BEGIN SUPPLIED DATA

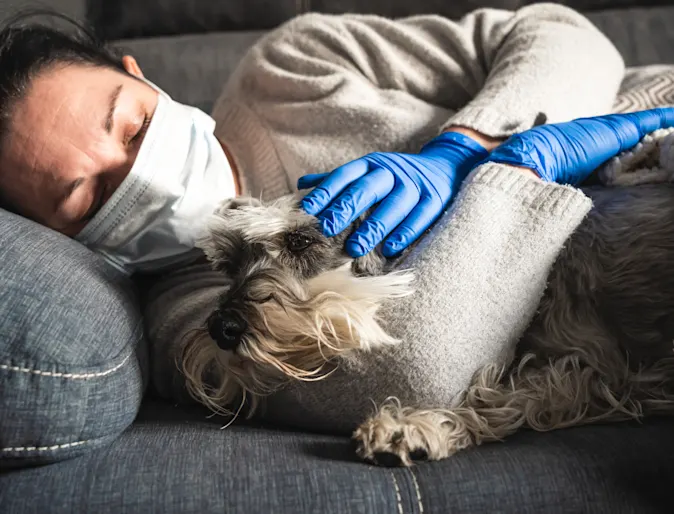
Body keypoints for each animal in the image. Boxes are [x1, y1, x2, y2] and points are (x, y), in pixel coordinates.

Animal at [180, 178, 674, 466]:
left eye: (300, 241)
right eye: (229, 263)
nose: (222, 328)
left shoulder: (594, 366)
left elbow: (501, 395)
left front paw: (410, 428)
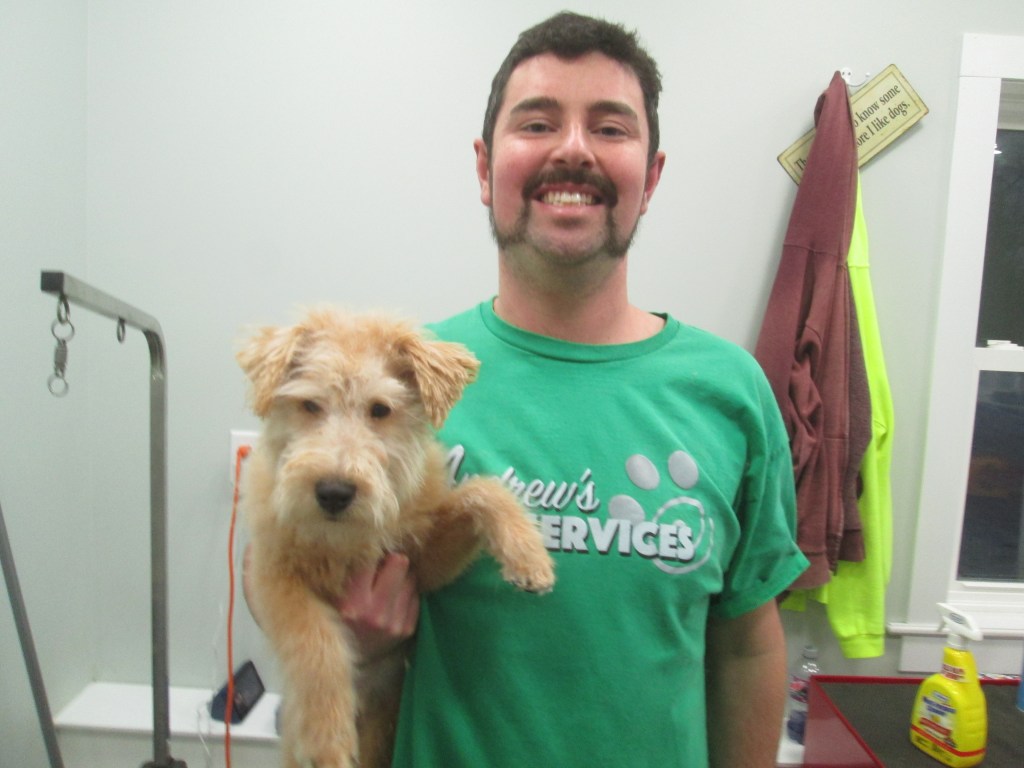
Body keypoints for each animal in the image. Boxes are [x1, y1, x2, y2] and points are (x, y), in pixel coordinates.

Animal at [237, 307, 555, 768]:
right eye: (309, 404)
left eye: (380, 409)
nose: (333, 492)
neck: (348, 537)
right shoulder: (273, 576)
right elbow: (316, 645)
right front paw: (328, 742)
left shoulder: (422, 565)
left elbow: (483, 491)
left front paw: (529, 556)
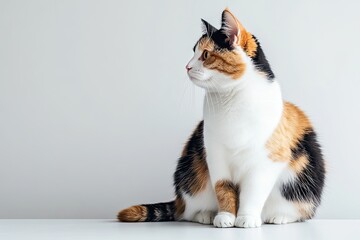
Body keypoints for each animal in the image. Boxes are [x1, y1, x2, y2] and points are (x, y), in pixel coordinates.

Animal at [118, 8, 326, 228]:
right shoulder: (215, 155)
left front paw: (246, 218)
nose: (187, 66)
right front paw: (226, 216)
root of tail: (179, 201)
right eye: (193, 52)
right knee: (188, 211)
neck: (230, 100)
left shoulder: (266, 162)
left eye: (205, 54)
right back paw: (206, 215)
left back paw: (279, 217)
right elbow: (223, 187)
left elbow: (252, 192)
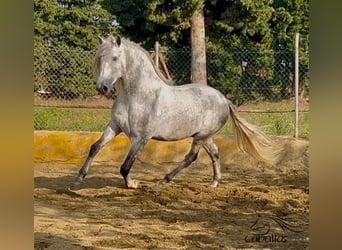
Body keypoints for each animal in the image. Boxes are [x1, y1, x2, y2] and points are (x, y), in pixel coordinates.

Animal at [73, 34, 280, 188]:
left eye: (115, 58)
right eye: (100, 58)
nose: (102, 87)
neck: (136, 95)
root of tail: (224, 100)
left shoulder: (141, 137)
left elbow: (126, 166)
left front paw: (132, 184)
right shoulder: (115, 126)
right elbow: (95, 147)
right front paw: (79, 178)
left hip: (201, 136)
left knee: (191, 157)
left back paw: (163, 181)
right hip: (204, 136)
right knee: (214, 152)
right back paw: (214, 183)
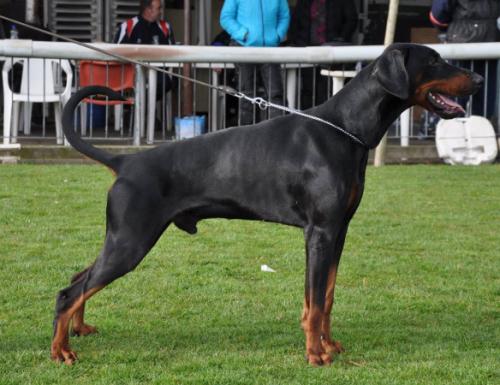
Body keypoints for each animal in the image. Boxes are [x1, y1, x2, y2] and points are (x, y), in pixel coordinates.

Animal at [49, 43, 480, 364]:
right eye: (435, 60)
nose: (477, 78)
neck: (346, 129)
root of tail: (125, 162)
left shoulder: (338, 231)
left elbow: (326, 296)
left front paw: (329, 345)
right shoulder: (319, 232)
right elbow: (314, 302)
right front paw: (315, 355)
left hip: (122, 239)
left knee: (79, 278)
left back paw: (79, 330)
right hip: (131, 241)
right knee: (69, 292)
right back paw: (61, 351)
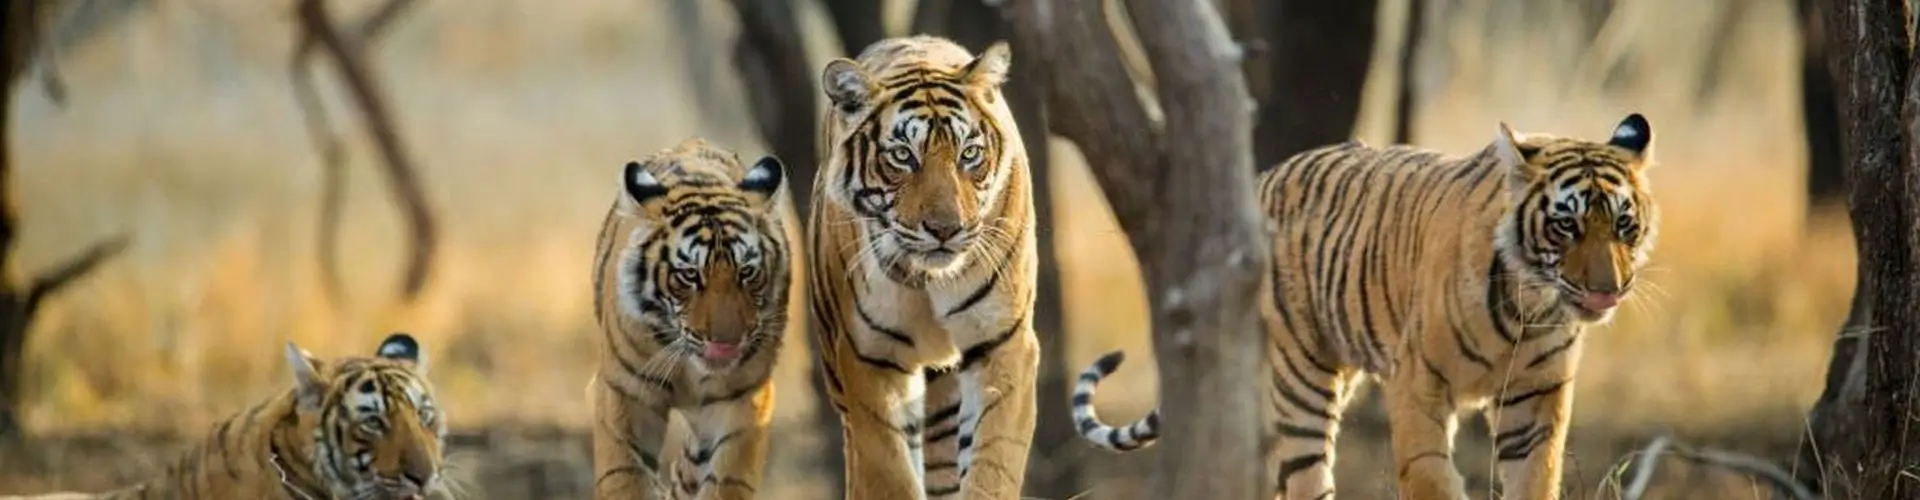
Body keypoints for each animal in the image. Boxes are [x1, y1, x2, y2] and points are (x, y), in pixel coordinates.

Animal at [588, 138, 801, 500]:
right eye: (689, 275)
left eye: (747, 272)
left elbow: (727, 477)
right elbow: (625, 475)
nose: (727, 342)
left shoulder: (743, 397)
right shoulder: (625, 391)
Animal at [808, 35, 1040, 499]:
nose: (945, 229)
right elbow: (888, 471)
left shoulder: (1002, 342)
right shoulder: (870, 357)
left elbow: (994, 460)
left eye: (970, 154)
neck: (929, 279)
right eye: (902, 156)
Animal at [1070, 114, 1661, 500]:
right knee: (1304, 475)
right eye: (1567, 225)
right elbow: (1429, 476)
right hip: (1300, 379)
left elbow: (1534, 477)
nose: (1608, 289)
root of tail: (1261, 179)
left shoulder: (1536, 396)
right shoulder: (1418, 382)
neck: (1530, 309)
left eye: (1624, 225)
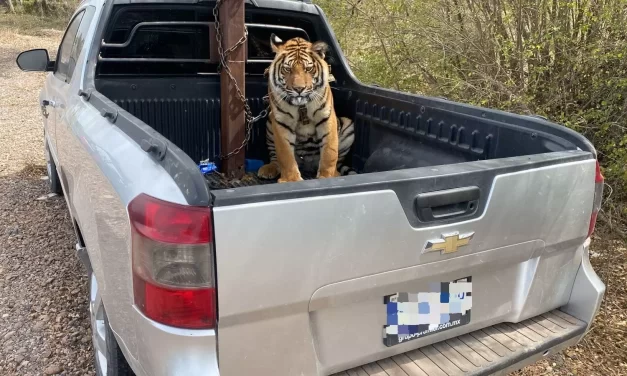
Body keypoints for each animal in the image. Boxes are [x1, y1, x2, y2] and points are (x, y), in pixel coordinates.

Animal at [255, 34, 354, 183]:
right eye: (287, 69)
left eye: (308, 69)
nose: (299, 89)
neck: (301, 106)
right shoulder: (281, 122)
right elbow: (285, 155)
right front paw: (291, 180)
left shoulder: (326, 117)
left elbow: (330, 152)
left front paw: (327, 177)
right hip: (269, 123)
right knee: (275, 158)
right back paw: (269, 169)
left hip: (348, 124)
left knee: (338, 160)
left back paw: (336, 173)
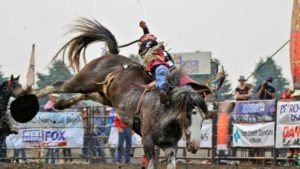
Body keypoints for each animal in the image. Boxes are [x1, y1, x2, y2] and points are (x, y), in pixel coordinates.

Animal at [16, 17, 210, 168]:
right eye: (189, 115)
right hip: (83, 81)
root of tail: (110, 54)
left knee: (84, 95)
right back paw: (23, 95)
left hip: (103, 95)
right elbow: (151, 162)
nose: (194, 146)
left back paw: (60, 103)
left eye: (203, 119)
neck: (164, 111)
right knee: (58, 85)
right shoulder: (148, 141)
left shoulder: (170, 147)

END SUPPLIED DATA

:: WHAT IS EXPECTED ::
Leave the pictures out and repeat exactly the lines from the beginning of the records to the line bearing "left elbow: (252, 192)", both ends counted.

:: EXPECTED ANSWER ::
Body keypoints for each animal in the image. Boxes are [x1, y1, x2, y2] and points are (x, y), in pixel coordinates.

Animal at [180, 178, 674, 466]:
left eye: (300, 241)
right eye: (229, 263)
nose: (222, 328)
left shoulder: (594, 366)
left elbow: (501, 395)
left front paw: (410, 428)
Body keypoints for each animal in the image. Boxes are [x1, y1, x2, y2] and points are (x, y), in pixel coordinates.

Animal at [237, 307, 555, 768]:
right eye: (309, 404)
left eye: (380, 409)
nose: (333, 492)
neck: (348, 537)
right shoulder: (273, 576)
right elbow: (316, 645)
right front paw: (328, 742)
left shoulder: (422, 565)
left elbow: (483, 491)
left front paw: (529, 556)
Body keypoints for each animal in the image. Boxes are [x1, y1, x2, y2] and points are (x, y), in pixel coordinates.

Animal at [118, 8, 326, 228]:
right shoulder: (215, 155)
left front paw: (246, 218)
nose: (187, 66)
right front paw: (226, 216)
root of tail: (179, 201)
right eye: (193, 52)
right knee: (188, 211)
neck: (230, 100)
left shoulder: (266, 162)
left eye: (205, 54)
right back paw: (206, 215)
left back paw: (279, 217)
right elbow: (223, 187)
left elbow: (252, 192)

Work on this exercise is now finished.